Faire face à de nouveaux besoins
Dès qu’un atelier a découvert une technique satisfaisante, il entreprend des expérience pour voir dans quelle mesure il peut l’adapter à d’autres tâches.
✔ Création d’un réseau de hachures croisées - Récemment, divers ateliers se sont lancés dans la technique monopasse pour créer un réseau de hachures croisées dans des alésages déjà finis. Les ingénieurs de l’automobile expliquent que de tels réseaux retiennent l’huile dans les alésages des blocs cylindres. Les fabricants produisent ces réseaux en faisant passer un outil superabrasif monopasse spécialement conçu dans les alésages avec une avance plus forte que la normale. Ils n’enlèvent ainsi qu’une partie de la matière de la pièce. L’outil est alors entraîné un nombre de fois déterminé en un mouvement alternatif à vitesse de broche et avance calculées pour produire les hachures croisées à l’angle désiré. Un va-et-vient contrôlé ajouté au processus conduit à un réseau de courbes sinusoïdales. Ainsi, les fabricants sont en mesure de produire le réseau désiré sur la surface des alésages tout en bénéficiant de la technique monopasse. Et, ils peuvent finir de profonds alésages ininterrompus même dans des matières collantes en brisant le copeau en sortie et en facilitant la pénétration du fluide de coupe dans la zone de travail. Cette méthode permet aussi de produire de tels réseaux même dans des situations comme la finition de composants à paroi mince dans lesquels il importe de limiter au mieux les tensions développées pendant la coupe.
✔ Fluides de coupe à base d’eau - Toujours dans l’industrie automobile, les fabricants cherchent à exploiter les outils abrasifs monopasse en utilisant des fluides de refroidissement à base d’eau dans un souci d’éliminer ceux à base d’huile. C’est ainsi qu’un constructeur utilisant des outils super-abrasifs avec un fluide à base d’eau a pu finir des bielles en bronze à mieux que 0,5 µm Ra à haute cadence. Avec un système transfert à deux broches et un montage flottant pour la pièce, l’enlèvement de matière était de 0,037 mm dans des alésages de 25 mm de diamètre. La production se montait à trois cent soixante pièces à l’heure et par machine en respectant la cote imposée, la rectitude et la circularité à des niveaux meilleurs que spécifié. La tenue d’outil était de un million de pièces.
✔ Rodages en s’écartant de l’axe de l’alésage - Un atelier a adapté la technique monopasse pour déplacer l’axe existant de l’alésage tout en obtenant la cote voulue. Un outil diamant spécialement élaboré, une machine-outil d’extrême précision et des montages rotatifs spéciaux permettent à la technique de placer l’axe concentrique à une donnée ou à un détail de la pièce. Dans ces conditions et avec une machine de finition à quatre broches, l’atelier a déplacé l’axe et fini des alésages de 25 mm de diamètre de chemises de roulements en carbone en améliorant les spécifications en matière de cote, de rondeur, de rectitude et de fini. Qui plus est, il est parvenu à tenir un Cpk 2 et à passer la concentricité de 0,1 à <0,05 mm.
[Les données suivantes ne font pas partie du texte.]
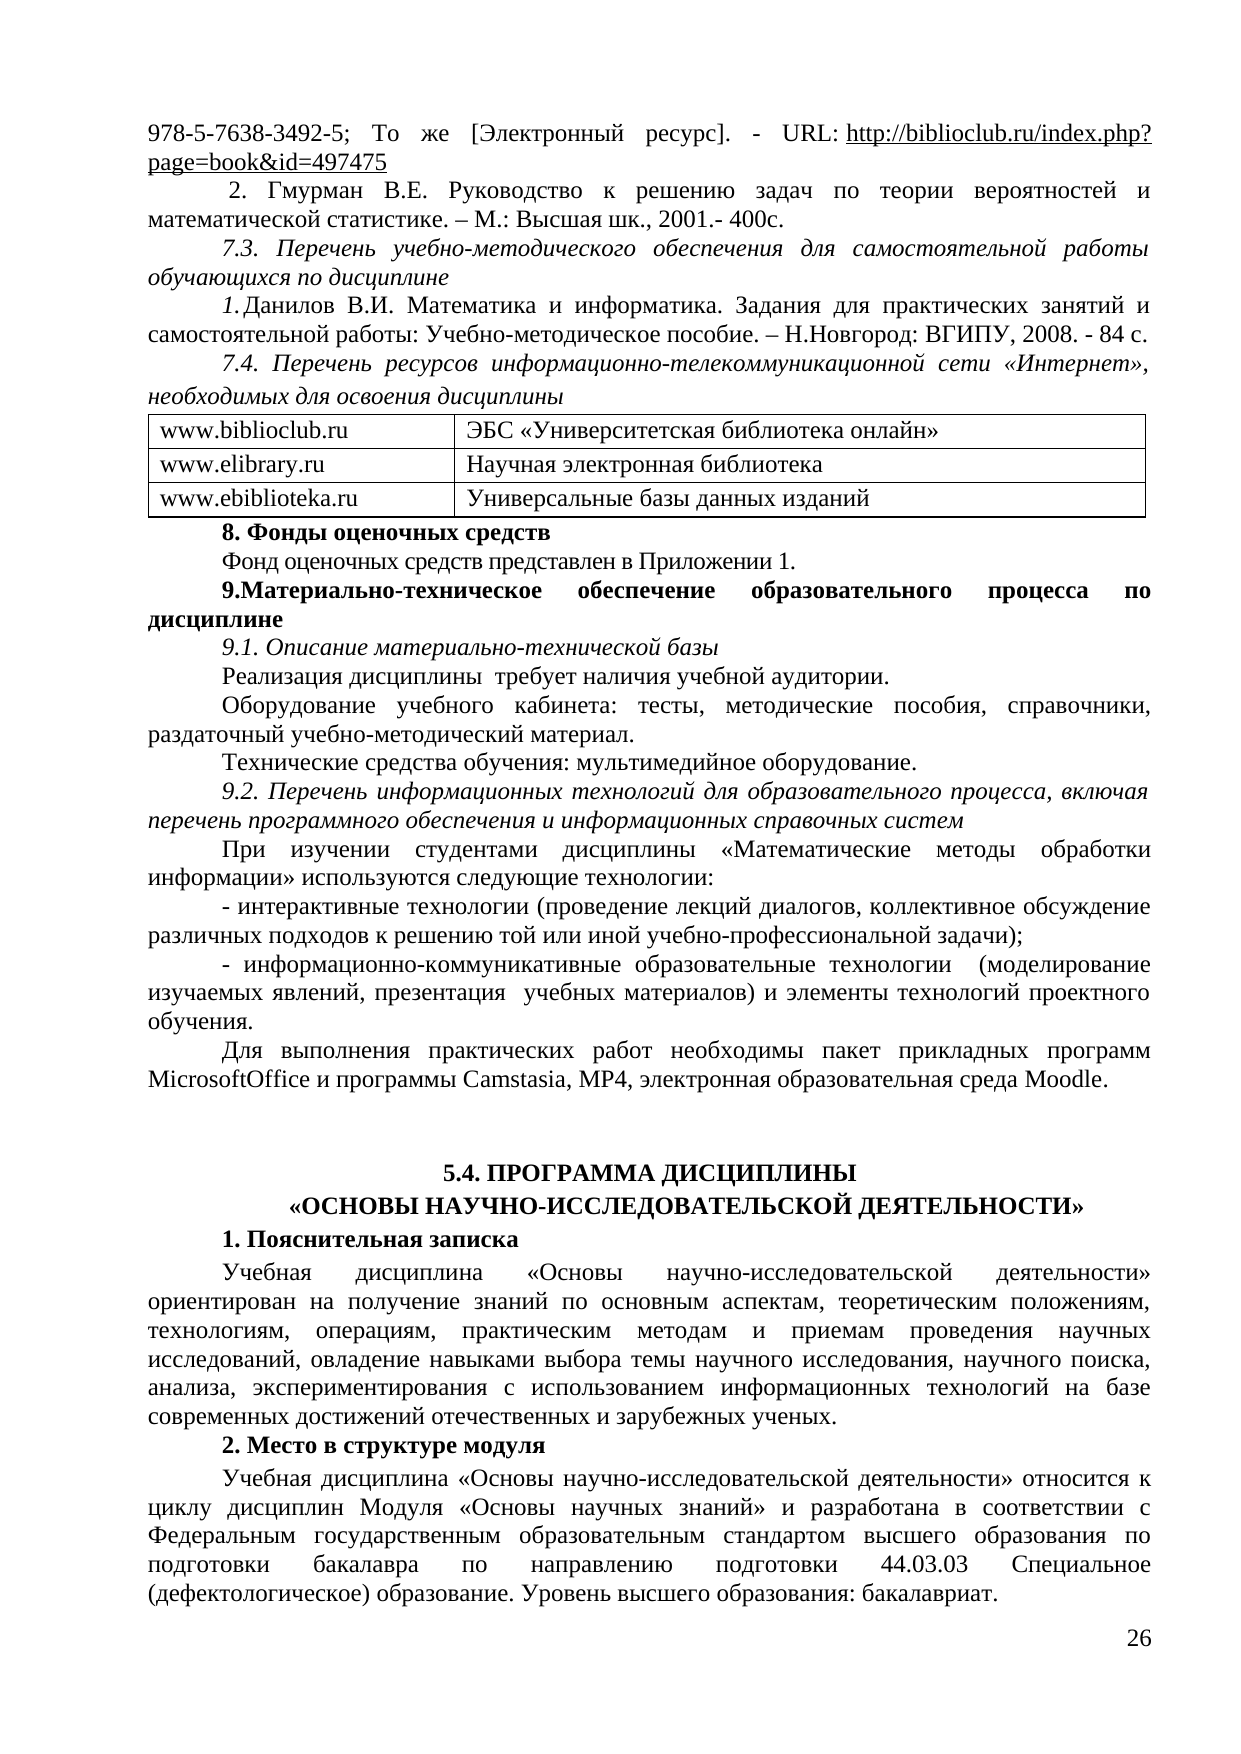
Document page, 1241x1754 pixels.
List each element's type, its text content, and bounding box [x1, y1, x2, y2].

text Фонд оценочных средств представлен в Приложении 1. [148, 546, 1152, 575]
table_cell Научная электронная библиотека [455, 449, 1145, 482]
list 2. Гмурман В.Е. Руководство к решению задач по теории вероятностей и математической статистике. – М.: Высшая шк., 2001.- 400с. [148, 176, 1152, 233]
text 8. Фонды оценочных средств [148, 517, 1152, 546]
text 7.4. Перечень ресурсов информационно-телекоммуникационной сети «Интернет», необходимых для освоения дисциплины [148, 348, 1152, 410]
text Учебная дисциплина «Основы научно-исследовательской деятельности» относится к циклу дисциплин Модуля «Основы научных знаний» и разработана в соответствии с Федеральным государственным образовательным стандартом высшего образования по подготовки бакалавра по направлению подготовки 44.03.03 Специальное (дефектологическое) образование. Уровень высшего образования: бакалавриат. [148, 1463, 1152, 1607]
table_cell www.elibrary.ru [149, 449, 454, 482]
text «ОСНОВЫ НАУЧНО-ИССЛЕДОВАТЕЛЬСКОЙ ДЕЯТЕЛЬНОСТИ» [148, 1191, 1152, 1220]
text 2. Место в структуре модуля [148, 1430, 1152, 1459]
text 9.1. Описание материально-технической базы [148, 632, 1152, 661]
text Реализация дисциплины требует наличия учебной аудитории. [148, 661, 1152, 690]
text Технические средства обучения: мультимедийное оборудование. [148, 747, 1152, 776]
table_header ЭБС «Университетская библиотека онлайн» [455, 415, 1145, 448]
text 9.Материально-техническое обеспечение образовательного процесса по дисциплине [148, 575, 1152, 632]
table_cell www.ebiblioteka.ru [149, 483, 454, 516]
text - интерактивные технологии (проведение лекций диалогов, коллективное обсуждение различных подходов к решению той или иной учебно-профессиональной задачи); [148, 891, 1152, 949]
text Оборудование учебного кабинета: тесты, методические пособия, справочники, раздаточный учебно-методический материал. [148, 690, 1152, 747]
text Для выполнения практических работ необходимы пакет прикладных программ MicrosoftOffice и программы Сamstasia, MP4, электронная образовательная среда Moodle. [148, 1035, 1152, 1092]
text 5.4. ПРОГРАММА ДИСЦИПЛИНЫ [148, 1158, 1152, 1187]
text При изучении студентами дисциплины «Математические методы обработки информации» используются следующие технологии: [148, 834, 1152, 891]
text 9.2. Перечень информационных технологий для образовательного процесса, включая перечень программного обеспечения и информационных справочных систем [148, 776, 1152, 834]
table_cell Универсальные базы данных изданий [455, 483, 1145, 516]
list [148, 118, 1152, 176]
text Учебная дисциплина «Основы научно-исследовательской деятельности» ориентирован на получение знаний по основным аспектам, теоретическим положениям, технологиям, операциям, практическим методам и приемам проведения научных исследований, овладение навыками выбора темы научного исследования, научного поиска, анализа, экспериментирования с использованием информационных технологий на базе современных достижений отечественных и зарубежных ученых. [148, 1257, 1152, 1430]
text 1. Пояснительная записка [148, 1224, 1152, 1253]
text 7.3. Перечень учебно-методического обеспечения для самостоятельной работы обучающихся по дисциплине [148, 233, 1152, 291]
table_header www.biblioclub.ru [149, 415, 454, 448]
list Данилов В.И. Математика и информатика. Задания для практических занятий и самостоятельной работы: Учебно-методическое пособие. – Н.Новгород: ВГИПУ, 2008. - 84 с. [148, 291, 1152, 348]
text - информационно-коммуникативные образовательные технологии (моделирование изучаемых явлений, презентация учебных материалов) и элементы технологий проектного обучения. [148, 949, 1152, 1035]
✔ Finition de sièges angulaires - Comme on finit couramment un grand nombre de valves hydrauliques par la technique monopasse, les fabricants ont développé un processus similaire pour en finir les sièges angulaires. Il consiste à utiliser un ou de plusieurs outils diamant pour sièges poussés par des ressorts pour prendre une passe contrôlée et “glisser” sur la surface de la pièce en s’auto-centrant. De la sorte, le fini est atteint, la rondeur est de 1 µm et les pièces assurent une bonne étanchéité. La matière est un acier traité thermiquement, la machine à quatre broches retire du siège de valve à 90° 0,012 mm, la productivité est de six cents vingt-six pièces à l’heure et la tenue d’outil de quinze mille pièces par outil.
✔ Perspectives - Le développement de la technique de finition des alésages par outil super-abrasif monopasse a déjà franchi un long chemin depuis son apparition. Des applications jugées jusque-là impossibles sont pratique courante, les programmes de recherche et de développement ne feront que continuer à élargir les possibilités de la technique. De ce fait, on peut être assuré qu’au cours des ans elle renforcera sa popularité pour la fabrication de pièces et de produits à un niveau de qualité toujours plus élevé pour des prix globaux unitaires plus qu’avantageux.